---------- DATA RECORDS

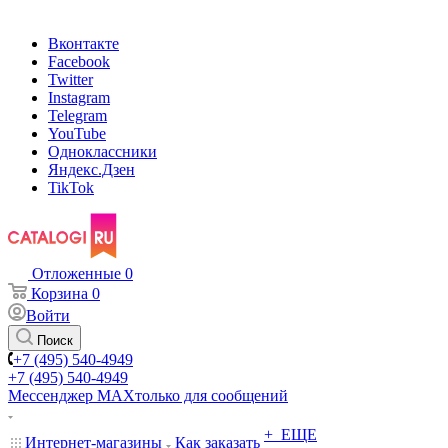
Вконтакте
Facebook
Twitter
Instagram
Telegram
YouTube
Одноклассники
Яндекс.Дзен
TikTok
Отложенные
0
Корзина
0
Войти
Поиск
+7 (495) 540-4949
+7 (495) 540-4949
Мессенджер МАХ
только для сообщений
+ ЕЩЕ
Интернет-магазины
Как заказать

--------------------

Keep every word of the material exactly as given. Drop the pictures.

Вконтакте
Facebook
Twitter
Instagram
Telegram
YouTube
Одноклассники
Яндекс.Дзен
TikTok
Отложенные
0
Корзина
0
Войти
Поиск
+7 (495) 540-4949
+7 (495) 540-4949
Мессенджер МАХ
только для сообщений
+ ЕЩЕ
Интернет-магазины
Как заказать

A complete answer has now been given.